- EXTRACT -

In this short post we look at the general definition of a zeta function for a scheme of finite type over {Spec {\mathbb Z}} and record its relationship with the zeta function of an algebraic variety {X} over a finite field {\mathbb{F}_q}, defined as a kind of generating function for the number of points of {X} over all finite extensions of {\mathbb{F}_q}.

Let {X} be a scheme of finite type over {Spec {\mathbb Z}}. In fact, for concreteness, we start by looking at a single affine chart: imagining {X=Spec A} as a geometrical space whose ring {A} of functions is a quotient of some ring {{\mathbb Z}[t_1,...,t_n]} of polynomials (in finitely many variables).

Then for every maximal ideal {m} of {A}, the quotient {A/m} is in fact a finite field, so we can define the norm {N_m = |A/m|} to get a positive integer {\geq 2} associated with {m}. We can use this to define the zeta function associated with {X} to be the following formal Dirichlet series, by analogy with the classical Euler product formula.

\displaystyle \zeta_X(s) = \prod_{m \text{ a maximal ideal of }A} \frac{1}{1-N_m^{-s}}.

Notice that taking {X=Spec {\mathbb Z}} we recover the classical Riemann zeta function, and taking the ring of integers of a number field recovers the zeta function of a number field. What happens if we take {X} to be a variety over a finite field {\mathbb{F}_q}?

Well, {log \zeta_X(s) = - \sum_{x} log(1-N_x^{-s})} where the sum is over all closed points {x \in X}.

What is a closed point of {X}? What is an {\mathbb{F}_{q^r}}-rational point of {X}? This is one of the confusing subtleties of scheme theory: these concepts are related but not exactly the same. Since the more classical definition of a zeta function is in terms of rational points, we will have to make this leap.

- WORK TO COMPLETE -
• A. Rewrite the zeta function post from "What is a closed" to "make this leap.", swapping "subtleties" for "nuances".
• B. Translate this sentence from the zeta function post into Spanish: "Since the more classical definition of a zeta function is in terms of rational points, we will have to make this leap."
• C. Go on with the post on zeta functions of schemes after its final sentence.

Extracted data entries
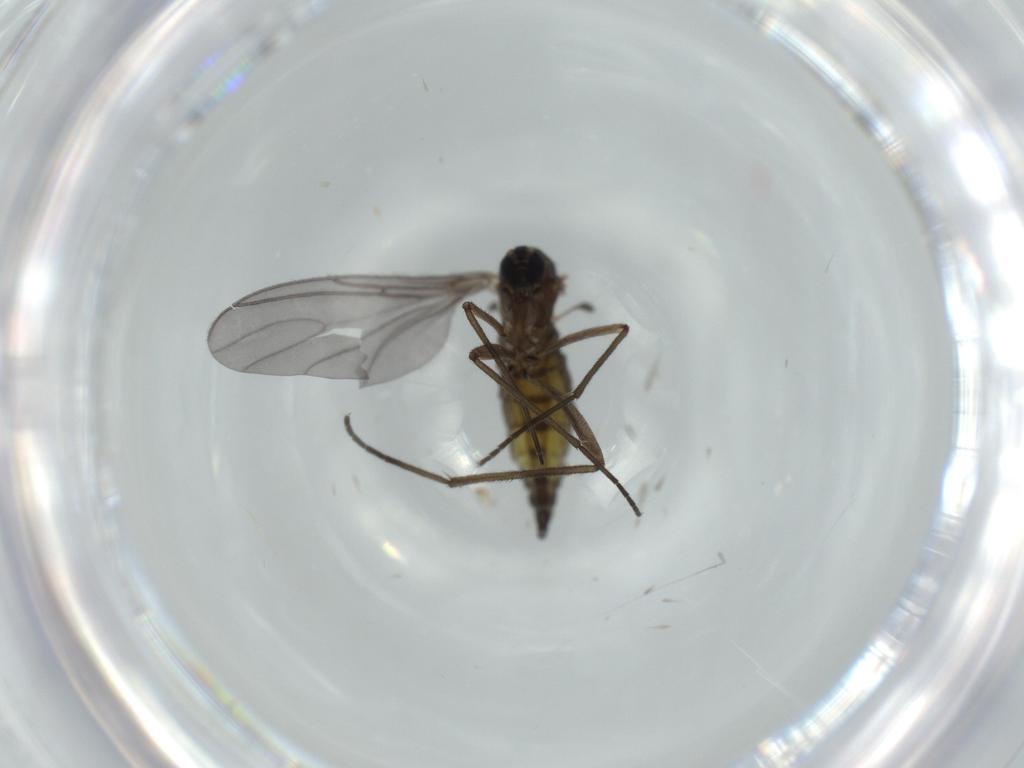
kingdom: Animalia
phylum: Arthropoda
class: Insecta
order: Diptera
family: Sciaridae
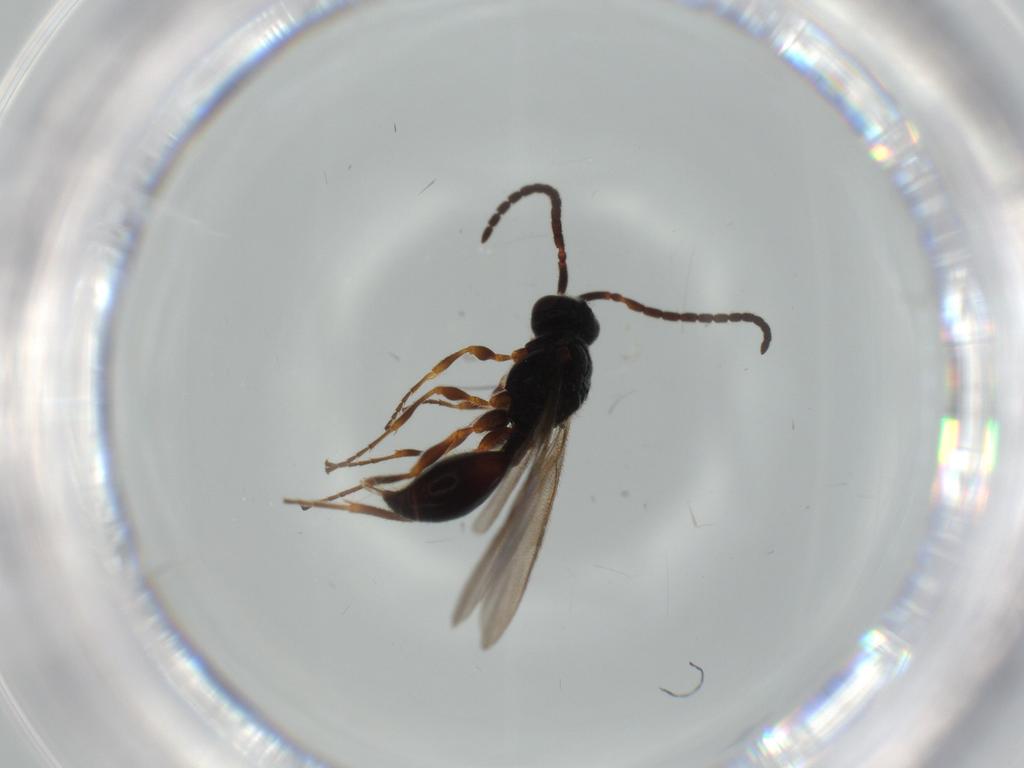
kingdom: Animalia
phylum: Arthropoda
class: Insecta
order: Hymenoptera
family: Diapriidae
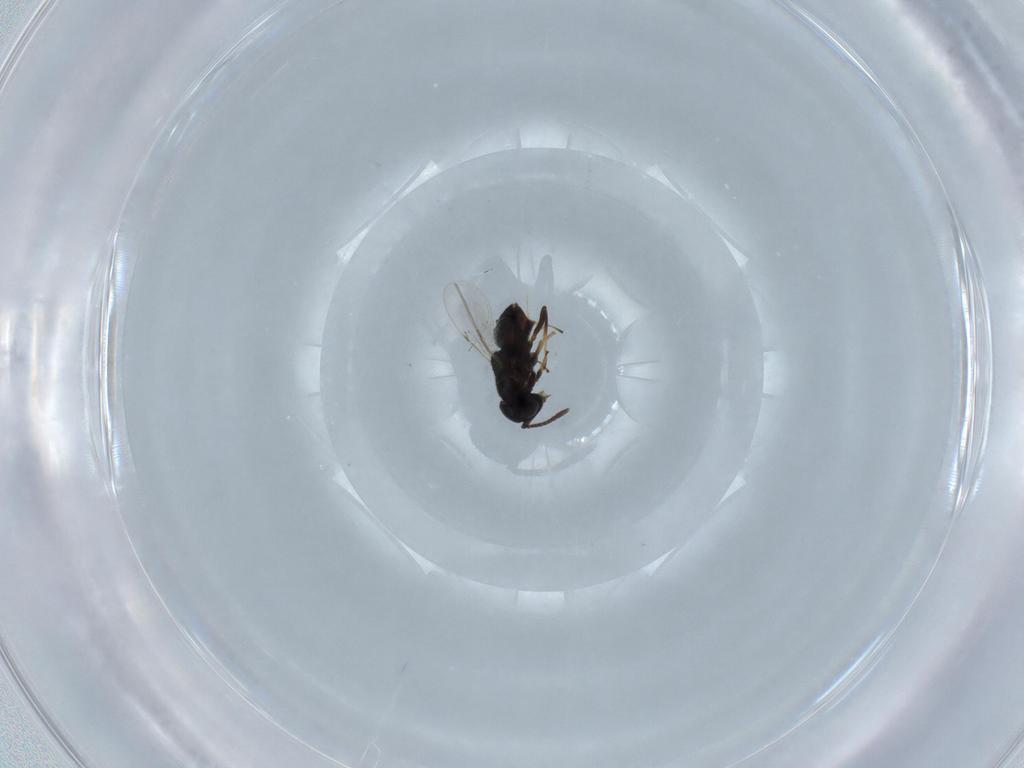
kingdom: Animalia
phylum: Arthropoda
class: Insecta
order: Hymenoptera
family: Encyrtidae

---

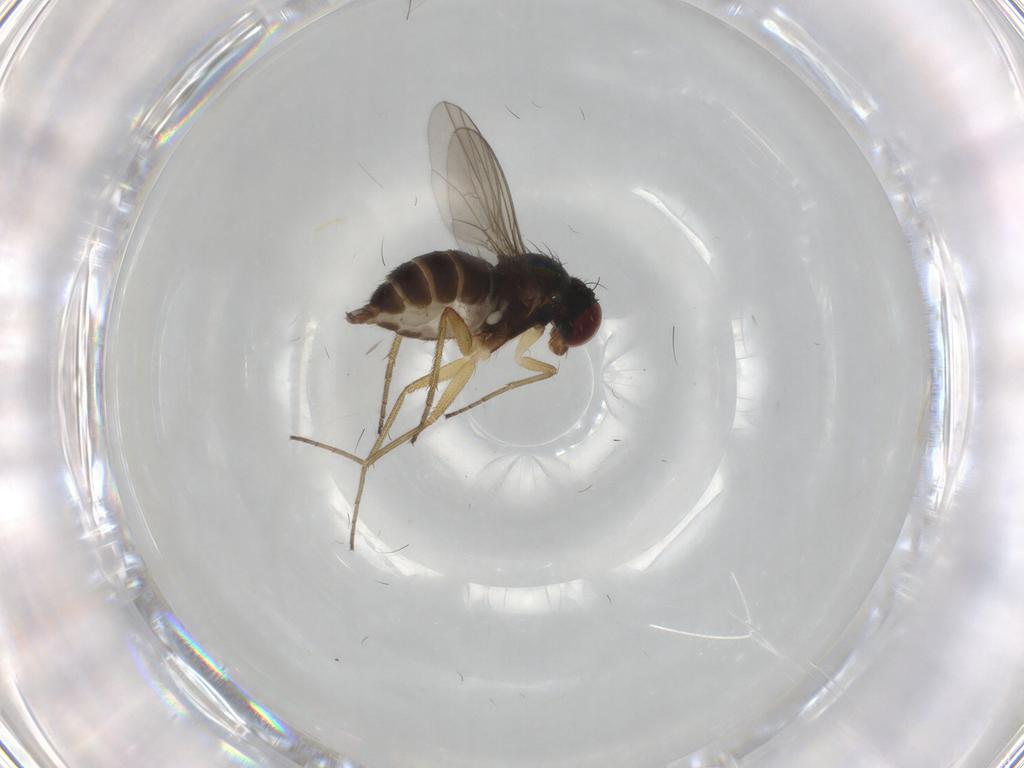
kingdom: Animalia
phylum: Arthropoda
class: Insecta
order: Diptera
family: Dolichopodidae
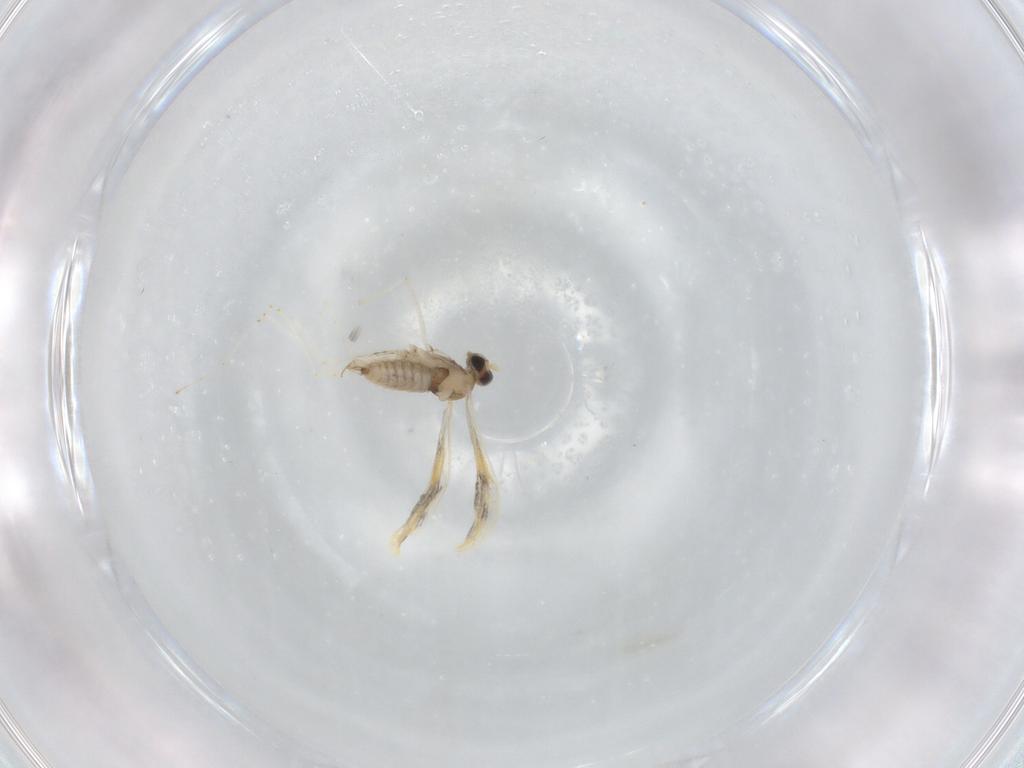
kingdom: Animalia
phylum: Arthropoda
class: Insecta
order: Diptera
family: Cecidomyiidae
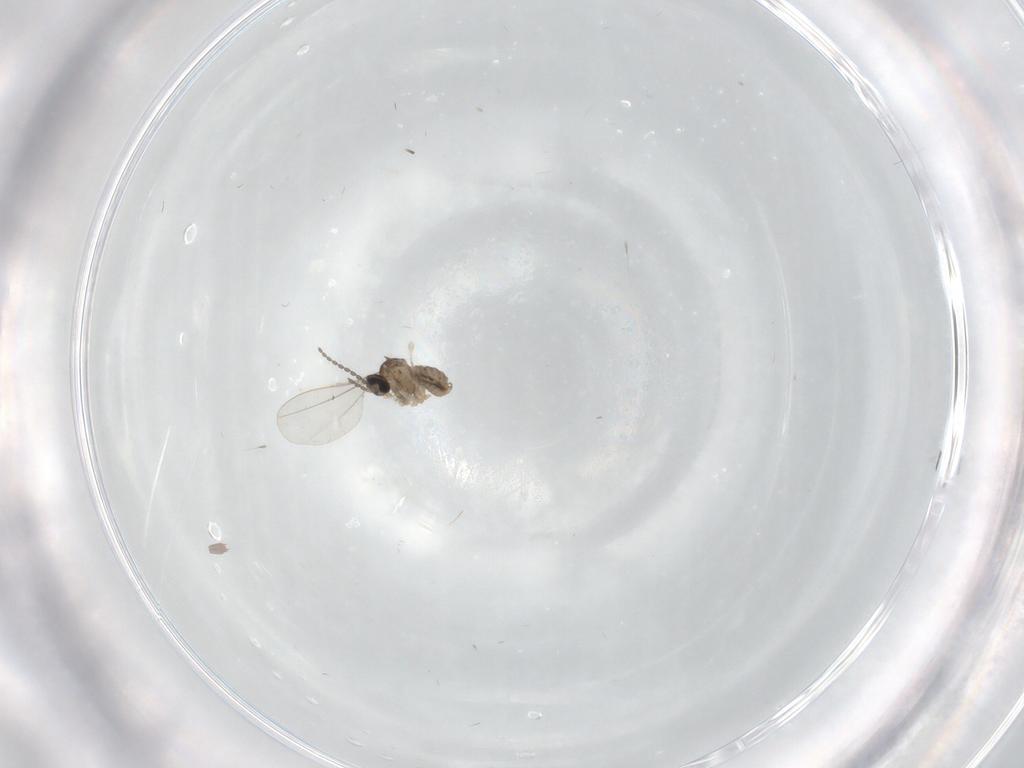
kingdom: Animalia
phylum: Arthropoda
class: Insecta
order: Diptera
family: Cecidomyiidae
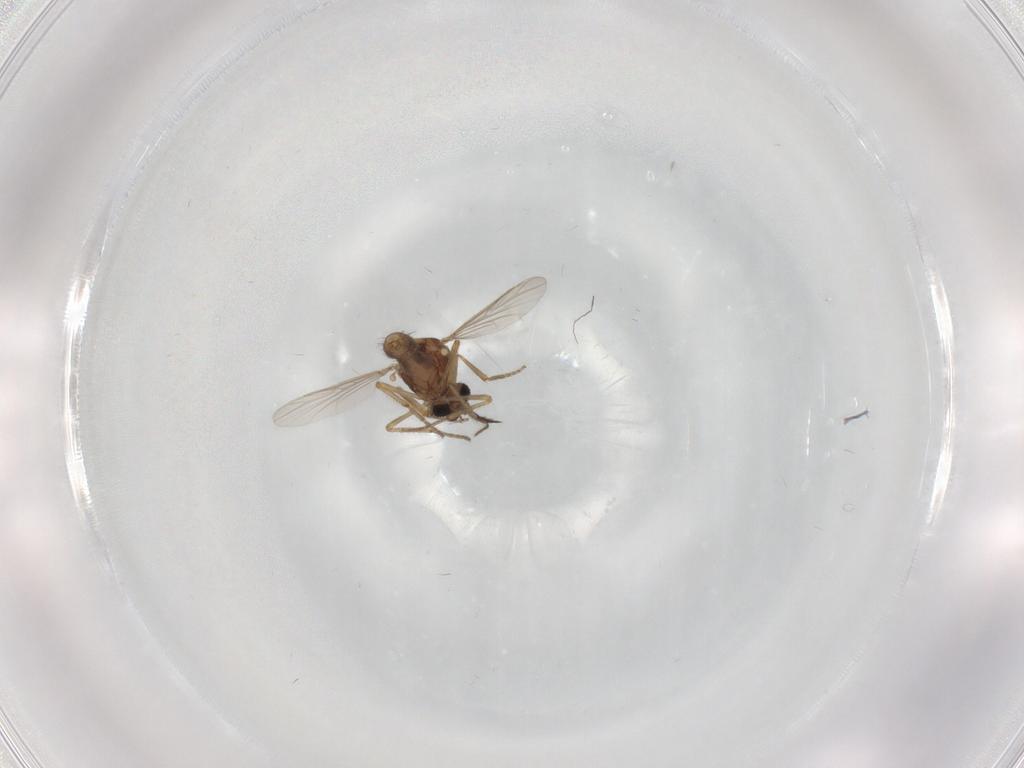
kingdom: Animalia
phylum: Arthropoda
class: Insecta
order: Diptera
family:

==

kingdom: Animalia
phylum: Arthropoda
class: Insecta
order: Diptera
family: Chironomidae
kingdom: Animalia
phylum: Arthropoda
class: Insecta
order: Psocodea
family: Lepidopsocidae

- RESULTS OF THE TASKS -
• A.
What is a closed point of {X}? What is an {\mathbb{F}_{q^r}}-rational point of {X}? This is one of the confusing nuances of scheme theory: these concepts are related but not exactly the same. Since the more classical definition of a zeta function is in terms of rational points, we will have to make this leap.

• B. Dado que la definición más clásica de una función zeta se da en términos de puntos racionales, tendremos que dar este salto.

• C.
In fact, an {\mathbb{F}_{q^r}}-rational point (which we will also call a `geometric point’, perhaps slightly nonstandardly) is simply a map {Spec(\mathbb{F}_{q^r}) \rightarrow X}. This makes sense for two reasons. Firstly, a point in ordinary geometry can be described as just a map from a one point space (or as a zero-simplex, if you like), so our definition seems plausible. Secondly, and more convincingly, in the case where {X} is affine, for example the elliptic curve over {{\mathbb Z}}, {y^2=x^3-x}, such a map corresponds to a map of rings

\displaystyle {\mathbb Z}[x,y]/(y^2-x^3+x) \rightarrow \mathbb{F}_{q^r}.

In other words, it corresponds to a choice of values for {x} and {y} in {\mathbb{F}_{q^r}} satisfying the governing equation – exactly what we should mean by specifying a {\mathbb{F}_{q^r}}-rational point.

On the other hand, a closed point is a maximal ideal of the ring of functions of an affine neighbourhood. Whenever we have a map {Spec\mathbb{F}_{q^r} \rightarrow X}, it corresponds to a map of rings whose image is a field. In other words, a map whose kernel is a maximal ideal. Therefore, every {\mathbb{F}_{q^r}}-rational point is associated with a unique closed point {x}. In fact, we get an induced map {k(x) \rightarrow \mathbb{F}_{q^r}}, where {k(x)} is the residue field at {x}. Conversely, any such map can be extended and determines a geometric point.

So finally we have arrived at the relationship between closed points and geometric points. Namely, each closed point {x} determines the a set of {\mathbb{F}_{q^r}}-rational points {X_x} which can be canonically identified with {Hom_{\mathbb{F}_q}(k(x), \mathbb{F}_{q^r})}. But by basic Galois theory, this says that, if {|k(x)|=q^d}, {X_x} is nonempty iff {d|r}, in which case {|X_x|=d}.

So let us return to our zeta function. Writing {N_x=q^d}, we can expand

\displaystyle -log(1-N_x^{-s}) = \sum_{m \geq 1} \frac{q^{-sdm}}{m}.

Now, set {T=q^{-s}} and bearing in mind where we are trying to get (to an expression involving the numbers {|X_x|}), we can define {N(m,x)} to be {d} if {d|m} and {0} otherwise, and rewrite this sum as

\displaystyle \sum_{m \geq 1} N(m,x)\frac{T^m}{m} = \sum_{m \geq 1} |Hom_{\mathbb{F}_q}(k(x), \mathbb{F}_{q^r})|\frac{T^m}{m}.

Now, take the sum over all closed points {x}, and conclude that

\displaystyle log \zeta_X(s) = \sum_{m \geq 1} (\sum_x |Hom_{\mathbb{F}_q}(k(x), \mathbb{F}_{q^r})|)\frac{T^m}{m} = \sum_{m \geq 1} |X(\mathbb{F}_{q^m})|\frac{T^m}{m}.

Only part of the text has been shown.